Fabien Roussel secoue une nouvelle fois la gauche avec une proposition radicale : supprimer le revenu de solidarité active (RSA) et le remplacer par un « salaire » garanti en échange d’un emploi ou d’une formation. À l’occasion de la sortie de son livre ce jeudi Le parti pris du travail (Cherche Midi), le patron du PCF appelle à une réinvention du modèle social français, qu’il juge « mortifère » dans sa forme actuelle. Selon lui, le RSA « institutionnalise la pauvreté » et mine la dignité des bénéficiaires. Il plaide pour un dispositif qui assurerait à chaque Français « un emploi ou une formation, avec un vrai salaire à la clé ».
Ce projet repose sur la création d’une « Sécurité sociale de l’emploi et de la formation », financée par les cotisations et les budgets liés au chômage. Dans ce système, chaque chômeur aurait le droit d’exiger un poste ou une formation dans son secteur, sans perte de rémunération. Un modèle volontariste que Roussel articule avec un vaste plan d’investissement public pour « reconstruire l’appareil productif français », dans les secteurs industriels, agricoles, sanitaires et énergétiques. Il revendique une stratégie « disruptive », y compris vis-à-vis des règles budgétaires européennes qu’il juge obsolètes.
Une ligne sociale et républicaine face à la gauche « identitaire »
Dans une pique directe à Jean-Luc Mélenchon, Fabien Roussel reproche à La France insoumise d’avoir troqué la « conscience de classe » contre la « conscience des identités ». Il revendique une ligne claire : parler à toute la classe ouvrière, quels que soient ses origines ou ses territoires.
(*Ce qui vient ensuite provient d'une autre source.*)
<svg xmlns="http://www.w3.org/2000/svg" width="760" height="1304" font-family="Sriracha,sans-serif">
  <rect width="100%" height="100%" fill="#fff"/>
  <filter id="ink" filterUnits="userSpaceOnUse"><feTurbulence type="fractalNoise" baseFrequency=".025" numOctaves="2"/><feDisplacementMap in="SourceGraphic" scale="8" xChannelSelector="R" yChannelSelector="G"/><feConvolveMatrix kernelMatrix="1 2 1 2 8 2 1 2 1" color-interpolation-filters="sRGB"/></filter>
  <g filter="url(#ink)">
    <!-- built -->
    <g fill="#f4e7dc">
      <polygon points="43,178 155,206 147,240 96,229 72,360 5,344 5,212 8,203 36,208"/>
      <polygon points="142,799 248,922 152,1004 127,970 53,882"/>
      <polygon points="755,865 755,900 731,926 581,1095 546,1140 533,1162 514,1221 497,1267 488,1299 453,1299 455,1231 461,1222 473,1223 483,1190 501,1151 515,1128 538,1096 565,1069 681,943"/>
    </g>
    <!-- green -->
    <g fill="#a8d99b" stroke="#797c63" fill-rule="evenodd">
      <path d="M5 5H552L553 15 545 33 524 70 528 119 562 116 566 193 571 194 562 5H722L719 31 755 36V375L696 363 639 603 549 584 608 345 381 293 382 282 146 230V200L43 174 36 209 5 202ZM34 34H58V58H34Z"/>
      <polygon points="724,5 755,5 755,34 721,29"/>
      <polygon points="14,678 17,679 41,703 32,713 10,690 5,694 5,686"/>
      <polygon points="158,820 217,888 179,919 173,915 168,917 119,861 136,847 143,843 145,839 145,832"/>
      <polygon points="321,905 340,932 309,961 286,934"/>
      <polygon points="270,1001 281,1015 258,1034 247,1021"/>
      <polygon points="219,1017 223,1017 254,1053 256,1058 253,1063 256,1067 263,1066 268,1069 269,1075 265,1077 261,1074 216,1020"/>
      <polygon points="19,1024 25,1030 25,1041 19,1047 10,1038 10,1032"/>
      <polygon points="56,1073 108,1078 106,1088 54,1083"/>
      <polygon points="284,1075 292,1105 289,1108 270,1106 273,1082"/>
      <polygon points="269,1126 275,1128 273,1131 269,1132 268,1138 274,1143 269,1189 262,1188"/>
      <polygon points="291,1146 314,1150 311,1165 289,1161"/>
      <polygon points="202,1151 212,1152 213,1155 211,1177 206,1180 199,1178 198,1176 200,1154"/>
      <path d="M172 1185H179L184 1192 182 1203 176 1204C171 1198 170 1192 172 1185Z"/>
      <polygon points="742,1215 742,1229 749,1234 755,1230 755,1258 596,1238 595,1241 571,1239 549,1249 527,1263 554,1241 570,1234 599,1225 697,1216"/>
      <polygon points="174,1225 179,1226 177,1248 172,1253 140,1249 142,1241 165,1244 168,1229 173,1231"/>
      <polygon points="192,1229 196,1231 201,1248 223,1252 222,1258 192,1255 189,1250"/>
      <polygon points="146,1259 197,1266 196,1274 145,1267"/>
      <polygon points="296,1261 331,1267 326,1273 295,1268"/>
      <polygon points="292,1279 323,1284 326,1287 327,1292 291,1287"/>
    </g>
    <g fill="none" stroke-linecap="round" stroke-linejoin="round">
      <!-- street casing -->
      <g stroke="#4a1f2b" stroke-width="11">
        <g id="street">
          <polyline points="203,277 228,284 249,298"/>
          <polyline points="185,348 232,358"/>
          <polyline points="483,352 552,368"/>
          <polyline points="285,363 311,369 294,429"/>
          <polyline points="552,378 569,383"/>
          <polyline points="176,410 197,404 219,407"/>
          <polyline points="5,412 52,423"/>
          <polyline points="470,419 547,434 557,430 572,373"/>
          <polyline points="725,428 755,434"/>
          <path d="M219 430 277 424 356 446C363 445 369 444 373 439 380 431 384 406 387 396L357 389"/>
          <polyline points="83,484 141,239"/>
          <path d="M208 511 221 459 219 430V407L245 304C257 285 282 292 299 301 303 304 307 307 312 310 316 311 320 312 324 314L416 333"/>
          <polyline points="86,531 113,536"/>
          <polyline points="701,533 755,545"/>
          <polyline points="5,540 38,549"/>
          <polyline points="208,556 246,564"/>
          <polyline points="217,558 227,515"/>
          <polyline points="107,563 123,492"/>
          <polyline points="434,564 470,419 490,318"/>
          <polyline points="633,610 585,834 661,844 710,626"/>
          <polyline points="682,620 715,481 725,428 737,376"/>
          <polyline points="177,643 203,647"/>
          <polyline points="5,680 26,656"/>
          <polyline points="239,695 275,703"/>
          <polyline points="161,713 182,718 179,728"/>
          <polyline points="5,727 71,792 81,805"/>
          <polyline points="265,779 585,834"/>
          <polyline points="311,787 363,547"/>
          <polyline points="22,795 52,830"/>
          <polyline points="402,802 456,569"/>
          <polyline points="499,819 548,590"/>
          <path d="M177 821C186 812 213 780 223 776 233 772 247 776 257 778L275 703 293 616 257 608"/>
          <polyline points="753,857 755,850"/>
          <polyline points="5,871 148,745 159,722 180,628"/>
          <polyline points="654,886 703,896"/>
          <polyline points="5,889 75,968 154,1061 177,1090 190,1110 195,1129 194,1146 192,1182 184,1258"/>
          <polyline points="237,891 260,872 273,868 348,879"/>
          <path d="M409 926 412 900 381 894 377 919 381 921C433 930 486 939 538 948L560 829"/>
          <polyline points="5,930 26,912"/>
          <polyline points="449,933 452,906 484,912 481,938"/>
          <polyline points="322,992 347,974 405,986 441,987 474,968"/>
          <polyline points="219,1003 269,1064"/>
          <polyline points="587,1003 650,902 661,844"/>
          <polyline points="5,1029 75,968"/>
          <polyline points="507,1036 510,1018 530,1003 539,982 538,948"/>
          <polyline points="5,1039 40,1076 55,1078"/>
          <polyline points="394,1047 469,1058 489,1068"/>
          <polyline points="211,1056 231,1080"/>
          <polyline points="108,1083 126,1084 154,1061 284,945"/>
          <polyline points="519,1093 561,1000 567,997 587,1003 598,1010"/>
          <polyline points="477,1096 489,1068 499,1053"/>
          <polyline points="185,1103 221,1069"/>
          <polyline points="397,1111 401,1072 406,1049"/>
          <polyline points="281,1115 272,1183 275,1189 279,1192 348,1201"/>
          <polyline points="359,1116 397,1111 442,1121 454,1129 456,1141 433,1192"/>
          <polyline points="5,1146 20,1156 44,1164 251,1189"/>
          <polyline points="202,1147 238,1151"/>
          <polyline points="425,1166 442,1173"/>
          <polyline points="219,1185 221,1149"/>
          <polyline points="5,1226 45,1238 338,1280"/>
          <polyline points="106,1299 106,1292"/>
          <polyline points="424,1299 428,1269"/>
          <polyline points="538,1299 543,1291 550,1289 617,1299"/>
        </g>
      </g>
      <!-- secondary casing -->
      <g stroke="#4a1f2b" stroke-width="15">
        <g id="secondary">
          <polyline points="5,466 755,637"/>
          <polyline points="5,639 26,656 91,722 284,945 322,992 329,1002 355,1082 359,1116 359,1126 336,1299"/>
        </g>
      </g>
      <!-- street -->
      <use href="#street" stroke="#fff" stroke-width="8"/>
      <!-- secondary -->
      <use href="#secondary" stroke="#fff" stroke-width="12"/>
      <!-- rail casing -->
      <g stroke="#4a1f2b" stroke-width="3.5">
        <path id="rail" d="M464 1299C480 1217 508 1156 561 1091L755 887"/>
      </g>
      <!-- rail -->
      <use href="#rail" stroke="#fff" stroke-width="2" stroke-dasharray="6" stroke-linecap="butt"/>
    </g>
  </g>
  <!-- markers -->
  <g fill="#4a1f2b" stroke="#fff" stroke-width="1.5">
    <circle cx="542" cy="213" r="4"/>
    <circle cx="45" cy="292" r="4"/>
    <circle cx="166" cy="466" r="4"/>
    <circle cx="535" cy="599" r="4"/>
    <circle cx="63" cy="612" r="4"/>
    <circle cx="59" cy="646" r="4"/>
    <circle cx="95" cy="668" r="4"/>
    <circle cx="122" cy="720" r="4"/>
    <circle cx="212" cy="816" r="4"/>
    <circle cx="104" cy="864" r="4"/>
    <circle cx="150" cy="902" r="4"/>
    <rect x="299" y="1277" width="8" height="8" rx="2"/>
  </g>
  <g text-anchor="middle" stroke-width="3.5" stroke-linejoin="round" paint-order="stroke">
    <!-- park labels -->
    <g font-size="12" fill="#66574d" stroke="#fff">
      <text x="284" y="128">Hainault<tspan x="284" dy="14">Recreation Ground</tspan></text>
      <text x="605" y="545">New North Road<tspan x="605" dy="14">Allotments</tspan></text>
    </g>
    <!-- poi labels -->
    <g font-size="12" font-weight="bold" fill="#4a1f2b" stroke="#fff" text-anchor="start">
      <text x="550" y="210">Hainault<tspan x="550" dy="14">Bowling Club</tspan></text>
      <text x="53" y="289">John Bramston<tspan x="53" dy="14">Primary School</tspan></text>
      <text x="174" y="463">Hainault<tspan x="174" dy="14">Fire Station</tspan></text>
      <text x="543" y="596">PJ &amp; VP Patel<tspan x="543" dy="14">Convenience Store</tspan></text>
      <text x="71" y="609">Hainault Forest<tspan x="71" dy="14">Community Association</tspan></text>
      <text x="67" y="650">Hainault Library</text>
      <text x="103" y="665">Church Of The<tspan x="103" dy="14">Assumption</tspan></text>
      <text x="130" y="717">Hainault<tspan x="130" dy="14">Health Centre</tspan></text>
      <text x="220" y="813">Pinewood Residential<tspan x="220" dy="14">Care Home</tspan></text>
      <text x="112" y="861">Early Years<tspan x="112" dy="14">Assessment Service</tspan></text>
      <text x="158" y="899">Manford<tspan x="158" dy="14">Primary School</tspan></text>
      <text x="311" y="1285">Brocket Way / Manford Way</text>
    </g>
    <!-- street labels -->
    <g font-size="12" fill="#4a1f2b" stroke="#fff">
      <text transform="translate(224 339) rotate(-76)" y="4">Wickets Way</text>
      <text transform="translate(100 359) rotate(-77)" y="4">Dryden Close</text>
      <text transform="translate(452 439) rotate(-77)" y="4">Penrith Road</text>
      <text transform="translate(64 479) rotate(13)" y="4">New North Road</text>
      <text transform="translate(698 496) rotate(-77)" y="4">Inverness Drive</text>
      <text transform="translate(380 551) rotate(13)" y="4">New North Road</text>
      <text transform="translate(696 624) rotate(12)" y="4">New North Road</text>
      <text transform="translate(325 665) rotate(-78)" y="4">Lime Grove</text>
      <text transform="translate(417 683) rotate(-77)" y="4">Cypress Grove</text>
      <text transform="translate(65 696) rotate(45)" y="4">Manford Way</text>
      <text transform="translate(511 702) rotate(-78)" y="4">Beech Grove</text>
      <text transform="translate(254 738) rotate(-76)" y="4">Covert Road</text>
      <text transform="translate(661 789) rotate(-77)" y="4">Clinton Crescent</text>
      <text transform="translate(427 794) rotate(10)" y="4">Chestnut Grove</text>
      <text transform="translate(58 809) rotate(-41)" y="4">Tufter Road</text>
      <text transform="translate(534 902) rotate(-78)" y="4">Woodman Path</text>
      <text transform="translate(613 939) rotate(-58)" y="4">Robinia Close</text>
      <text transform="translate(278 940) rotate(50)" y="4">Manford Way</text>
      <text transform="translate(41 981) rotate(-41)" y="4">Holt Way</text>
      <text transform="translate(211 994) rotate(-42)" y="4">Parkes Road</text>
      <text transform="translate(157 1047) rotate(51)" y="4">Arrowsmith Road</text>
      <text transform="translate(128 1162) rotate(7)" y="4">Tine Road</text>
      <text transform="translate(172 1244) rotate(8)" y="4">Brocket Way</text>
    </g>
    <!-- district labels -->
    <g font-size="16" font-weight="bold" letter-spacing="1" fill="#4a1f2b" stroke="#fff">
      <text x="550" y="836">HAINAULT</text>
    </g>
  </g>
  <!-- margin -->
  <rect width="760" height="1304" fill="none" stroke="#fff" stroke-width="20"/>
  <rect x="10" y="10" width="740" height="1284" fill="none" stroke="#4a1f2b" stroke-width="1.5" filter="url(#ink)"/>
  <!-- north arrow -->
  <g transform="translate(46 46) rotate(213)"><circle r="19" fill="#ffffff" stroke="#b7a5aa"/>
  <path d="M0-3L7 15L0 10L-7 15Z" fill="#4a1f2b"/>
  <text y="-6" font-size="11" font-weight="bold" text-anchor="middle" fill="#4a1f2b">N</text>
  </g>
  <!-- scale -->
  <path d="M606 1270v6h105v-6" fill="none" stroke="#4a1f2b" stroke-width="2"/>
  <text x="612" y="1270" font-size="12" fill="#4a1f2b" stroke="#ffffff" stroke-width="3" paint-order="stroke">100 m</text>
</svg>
Cette approche, centrée sur la valeur travail, vise à reconquérir les ouvriers, employés et classes moyennes souvent tentés par l’abstention ou le vote RN. Il dénonce un discours trop abstrait et trop parisien chez ses alliés de gauche, et appelle à « reparler à la France des zones industrielles et des campagnes ».
Bien qu’il n’annonce pas officiellement sa candidature pour 2027, Fabien Roussel pose les bases d’un programme et se dit « disponible ». Il appelle à une candidature commune de la gauche, mais pas à n’importe quel prix : pas d’union « de façade », ni de compromis sur le fond. Son livre, autant manifeste que déclaration de campagne, affirme une volonté de recentrer la gauche autour d’un projet productif, républicain et social. Une orientation qui clive, mais qui assume de renouer avec les fondamentaux du communisme à la française.